Apparently https://github.com/llvm/llvm-project/commit/16f3d698f2afbbea43e0c3df81df6f2a640ce806#diff-045a11495d5fad4e01af59c60f6a387aR500 makes SSE4_A now imply SSSE3, which is not correct (at least not always, I think).
Comment 1 Hans Wennborg 2020-09-08 10:18:26 PDT
Craig, can you take a look?
Comment 2 Andriy Gapon 2020-09-08 10:25:37 PDT
Perhaps it was just a typo -- SSE3 vs SSSE3?

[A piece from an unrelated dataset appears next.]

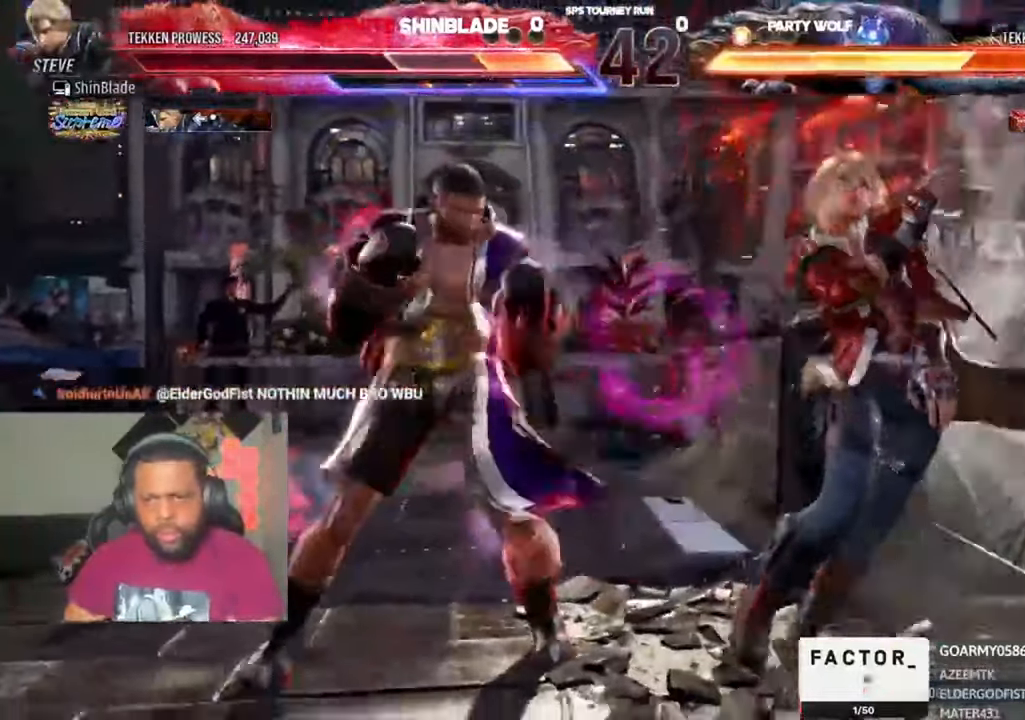
{"buttons": ["TRIANGLE", "DPAD_DOWN", "DPAD_RIGHT"], "left_stick": "center", "right_stick": "center"}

Comment 3 Craig Topper 2020-09-08 10:56:46 PDT
Fixed by e6bb4c8e7b3e27f214c9665763a2dd09aa96a5ac
Comment 4 Hans Wennborg 2020-09-08 12:00:46 PDT
(In reply to Craig Topper from comment #3)
> Fixed by e6bb4c8e7b3e27f214c9665763a2dd09aa96a5ac

Thanks! Pushed to 11.x as 6f1dbbc17c03206040eeaaee71e5db961f2cac30.